Like most community banks, Union National Community Bank in Mount Joy, Pa., is constantly on the lookout for low-cost funding.
The $410 million-asset bank's latest source: selling two- and three-year certificates of deposit to limited liability companies formed solely to make a market for these CDs.
"This allows community banks access to a much larger marketplace without having to compete with the local CD specials that other banks are offering," said Dwight N. Kreiser, Union's vice president and chief accounting officer.
The bank plans to make its first sales next month with the help of Index Powered Financial Services, a Denver wholesale CD broker that is creating these LLCs.
Here's how it would work:
Each LLC would purchase from at least 100 community banks a $100,000 CD, insured by the Federal Deposit Insurance Corp., at below-market rates. Using as collateral this pool of CDs, the LLCs would then sell AAA-rated notes to institutional investors, which would earn returns typically 63 to 68 basis points above U.S. Treasury notes.
"Once investors figure out that it's a way to decent returns from something backed by FDIC-insured deposits," Mr.

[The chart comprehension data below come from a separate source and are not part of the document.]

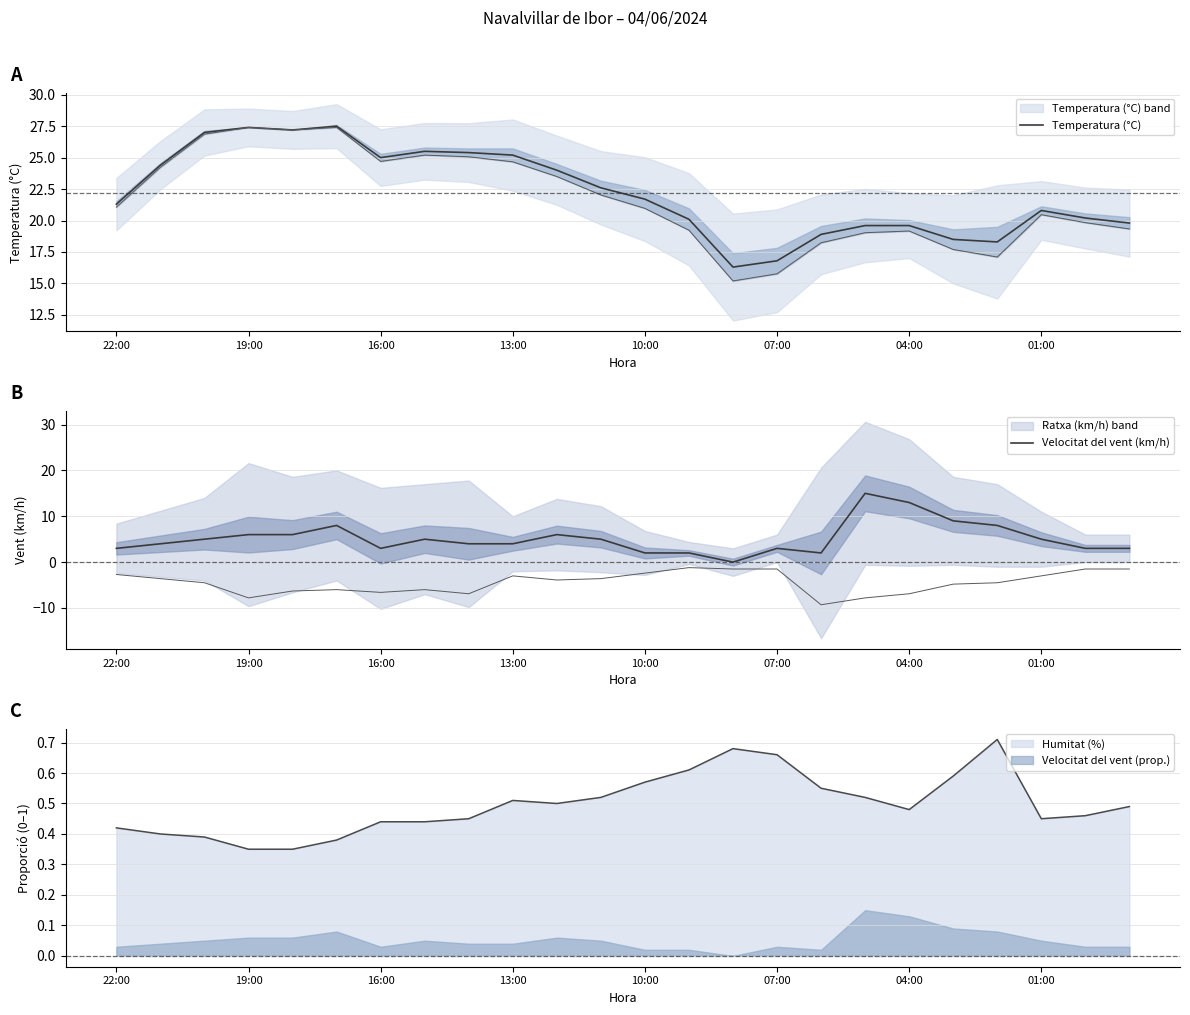

Which series has the largest total across all categories?

Temperatura (°C)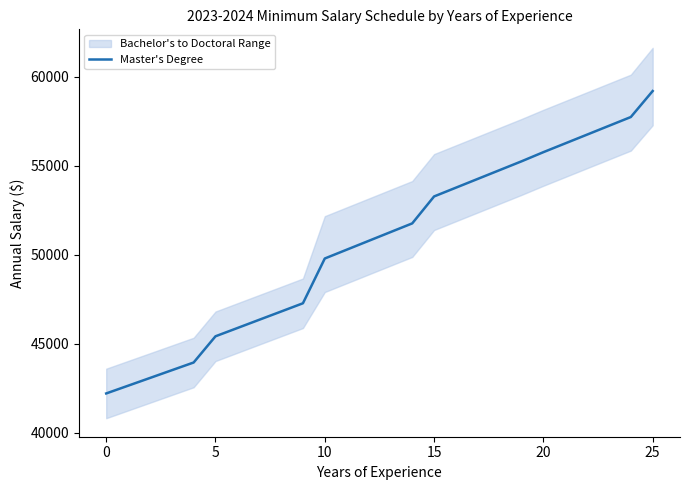

What is the minimum value for Master's Degree?

42211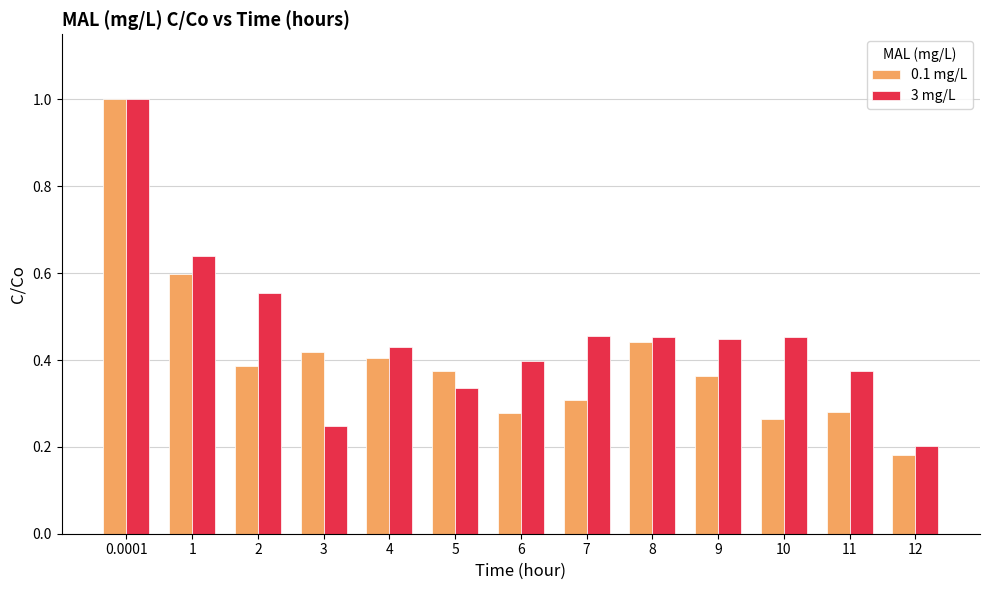

At which category is the sum across all series the highest?

0.0001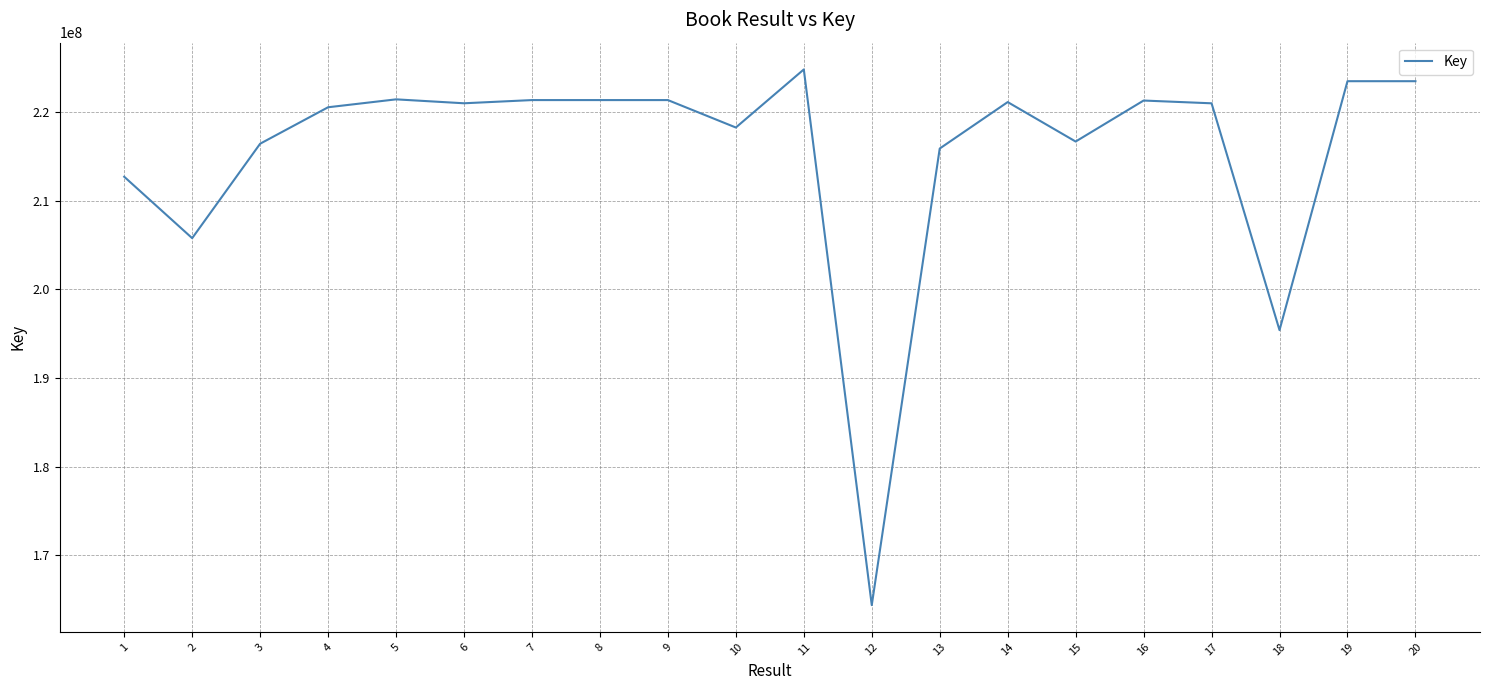

What is the maximum value shown in the chart?

224843812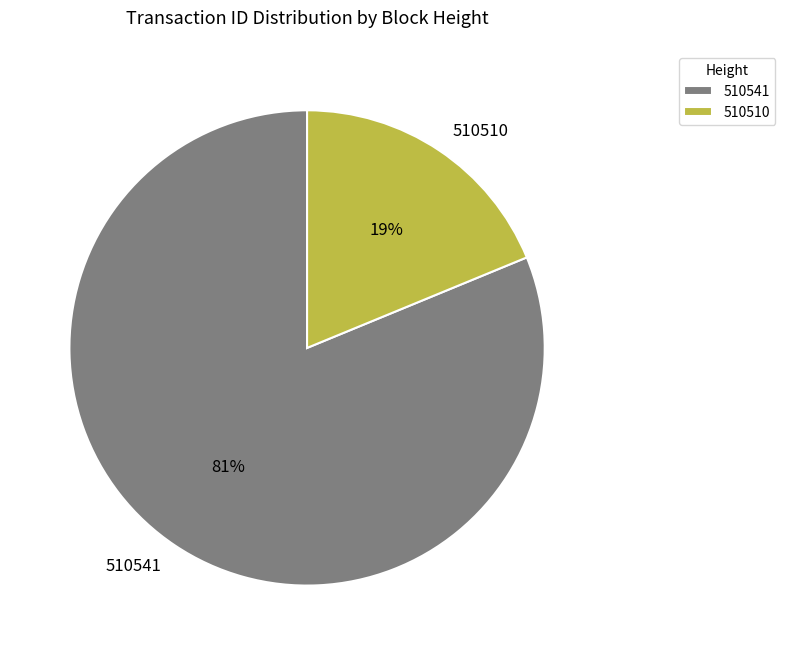

True or false: 510541 accounts for 92% of the total.

False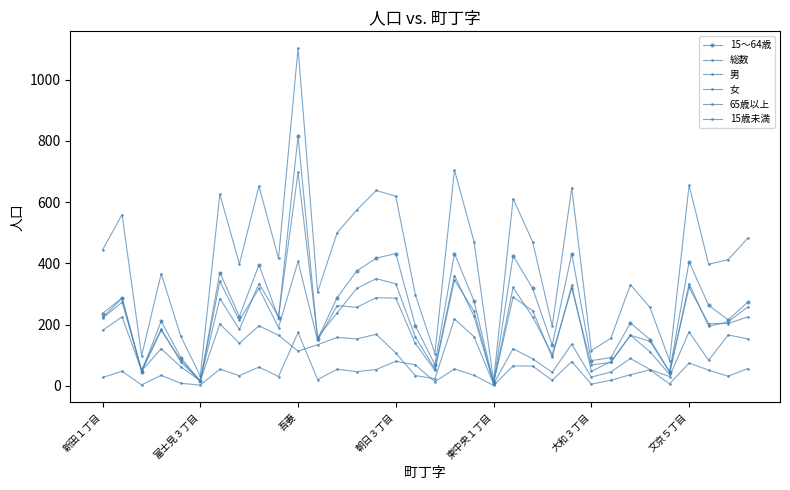

Which series has the largest range (max minus min)?

総数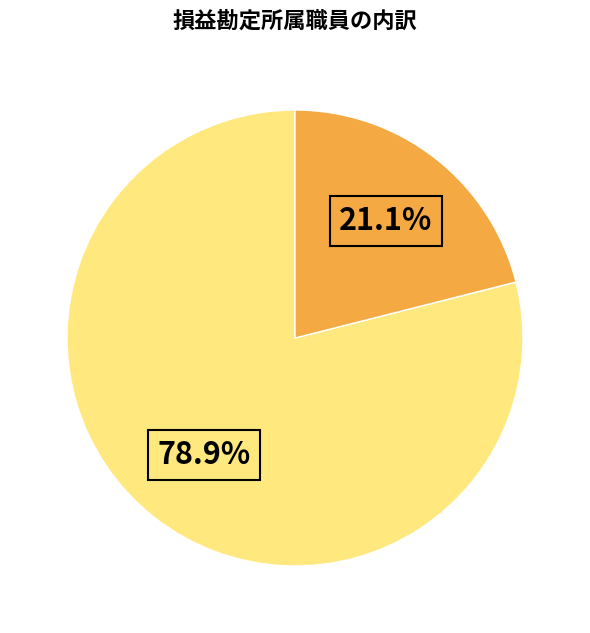

Is there any slice that represents more than half of the pie?

Yes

Kreiser said, the CDs will "be a new funding source at a reasonable cost ."
Bob Cowvin, Index's president and chief executive, said it is trying to sell an institutional buyer the first note created through the program: a medium-term note at 4.15% backed by $9.95 million in CDs from 102 community banks.
The concept is unproved, but Mr. Cowvin predicts the product will catch on. "This may be the only AAA-rated note offered by a private company," he said.
For years community banks have been able to sell longer-term CDs to wholesale brokers that offer them to investors. But investors have been limited in the number of FDIC-insured CDs they could acquire from one bank.
Under Index's so-called Capital Market CD program, investors can purchase notes from an unlimited number of LLCs. Each note would be collateralized by CDs, conceivably from the same banks.
All of the CDs remain FDIC-insured, because each LLC can buy only one, valued at up to $100,000 including accrued interest, from each bank.
Index is hoping the program becomes popular enough on Wall Street to eventually enable it to form LLCs every day, Mr. Cowvin said. This would give community banks another steady source of low-cost funds.
Hillcrest Bank in Overland Park, Kan., is interested.
"Loan demand is very high right now, as the commercial real estate market in the Kansas City area is extremely active, and it's good to have a diversified source of liquidity," said G. Richard Degen, an executive vice president and chief financial officer of the $1.1 billion-asset bank.
Another firm, Insured Deposits Conduit LLC in Miami, is trying to launch a similar program, said Jorge H. Coloma, its managing director.
Initial plans call for forming 10 to 20 LLCs that would issue notes collectively backed by $200 million in CDs from community banks. Mr. Coloma said his company would like to eventually form that many LLCs each week.
Since 2003 banks have been able to hold more than $100,000 in CDs for single investors using a program developed by Promontory Interfinancial Network in Arlington, Va.
But under Promontory's Certificate of Deposit Account Registry Service, investors are limited to buying $20 million in CDs from any one bank. (Promontory disperses the deposits to a number of banks so that no bank is holding more than $100,000.)
Under the program Index is creating, banks could hold an unlimited number of CDs that back various notes bought by a single investor, because the LLCs retain ownership of the CDs.
Though investors buy CDs in Promontory's program, Index is effectively offering a way to securitize CDs through the issuance of notes.